Author Intrusion: Persistence plans

It's coming up on the end of the week and I've been steadily moving forward with Author Intrusion. Most of the features are theoretically available, according to the unit tests, but there is always a lot of little things that that seem to surprise me as I add new features. This system can quickly get out of hand if I'm not careful.

Of the last two major features (basically broad strokes of development), the next one is an interesting one: persistence. This includes saving and loading files, but I want this to be a flexible system which means it is a bit more than just writing out a file.

Source Control Management (SCM)

I use source control rather heavily. The number of times I've accidentally blown away a fresh chapter or lost a hard drive has given me an appreciation for systems like Git or Subversion (though I pretty much only use Git now).

One thing no SCM handles well is binary files. This includes Microsoft Word's DOC and DOCX formats along with LibreOffice's ODT. When you change one of these files, a SCM can only tell you a binary changed and uploads the entire file again. If you save frequently, you'll quickly get 113-263 versions of the files, all of them are just a mess of hex bytes.

With text files, the SCM identifies the lines that changes and uploads a delta, the minimum change needed to update the file. It becomes easier to see that you changed a specific paragraph or removed a section. It also takes up less space and it is easier to figure out what you were doing at the time.

Manipulating styles

I'm always changing something when it comes to displaying text. This is one reason I like to keep them separate because I'll blow a day trying to get the lines underneath a header to look "just right" across 127 short stories.

With ODT files, it was really easy to do this. Since ODT (and DOCX) are just ZIP files, I could decompress the file and play with the contents. For ODT, the style formatting is in a separate file from the content. Since I don't rename stylesheets, it meant that I could take one document, format it, and then write a quick shell script to update all the others.

In effect, the each major component of the ODT and DOCX file is a separate file inside the ZIP archive. I want to do the same thing for Author Intrusion.

This would work well if I want to have a shared components of the project. For example, if 53 of my short stories all have the same formatting, I'd love to have the ability to share that file once instead of writing some script to enforce the style.

It will also benefit the source control side since I will be identify what type of changes were done on a commit. If only the content file changes, it tells me one thing. If the formatting file changes, another.

The drawback of multiple files is that it is harder to manage the file. Instead of copying a file, you'll be copying a directory. I have an idea of how to handle that, but the default is to take over an entire directory for a project.

Reduce clutter

I like clean folders. Not a ton of different files scattered about. It makes it harder to read and find what I'm looking for.
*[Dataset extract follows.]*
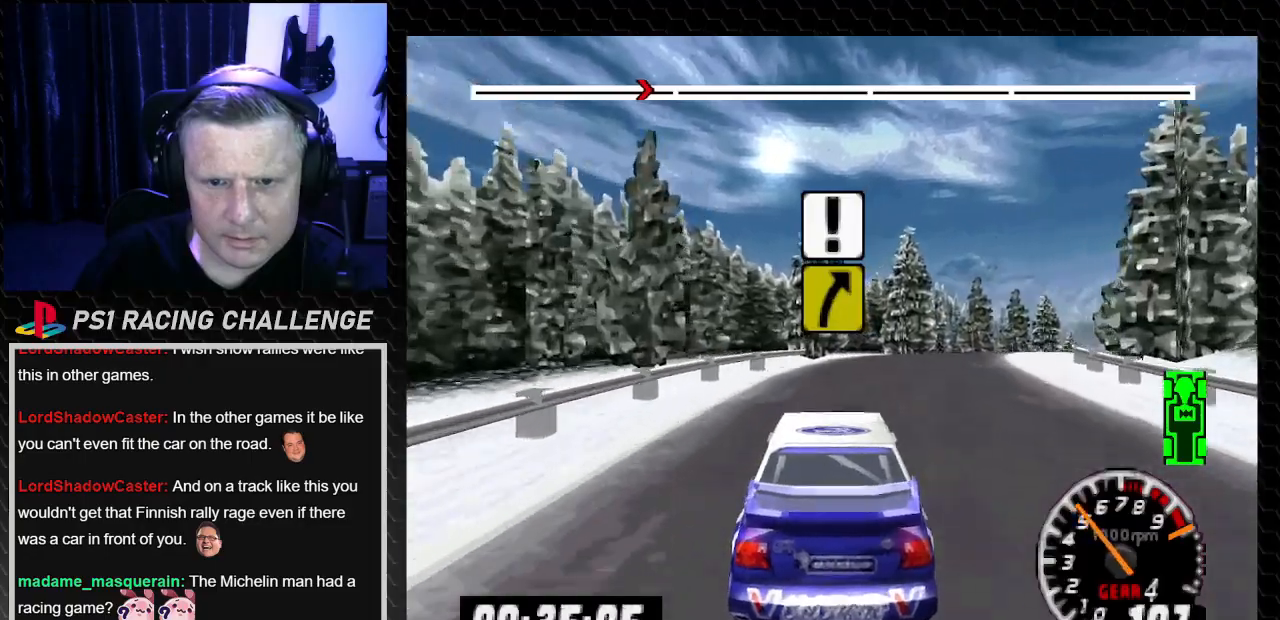
{"buttons": ["TRIANGLE"], "left_stick": "center", "right_stick": "up", "events": [[200, "TRIANGLE", "up"], [200, "left_stick", "right"], [233, "CROSS", "down"], [233, "right_stick", "down"], [300, "DPAD_RIGHT", "up"], [300, "left_stick", "center"], [333, "CROSS", "up"], [367, "right_stick", "up"], [400, "TRIANGLE", "down"]]}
And, since I'm writing this, I want the default save layout to have the same philosophy.

Since I'm breaking up the project into different files, I'm also going to put most of them into separate folders underneath a directory.

  • Project.aiproj
  • Settings
    • Project.xml
    • Fantasy Dictionary.xml
    • Fedran.xml
  • Chapters
    • Chapter 1.xml
    • Chapter 2.xml

This will keep the top-level folder fairly clean. I'm keeping ".aiproj" for the main file because I need to be able to let the user double-click and have it open the right program. For the others, I'd rather be obvious of their file format.

Single file option

One of the things I'm trying to keep is working the way people work, not only how I work. So, a later version is going to basically let you take the entire massive directory structure and put it into a single ZIP archive automatically. This is basically what Microsoft Word and LibreOffice does. In that case, there will be a single file:

  • Sand and Blood.aiprojz

If you rename it to "Sand and" and open it, you'll have the big structure inside. That way, I get my ease of source control and specificity while allowing single files for those who prefer it.

Layout options

Now, one thing I've learned is that no one will ever agree on how to arrange a project. I don't even agree with myself most of the time. So, I'm going to build in some flexibility on how the project is saved.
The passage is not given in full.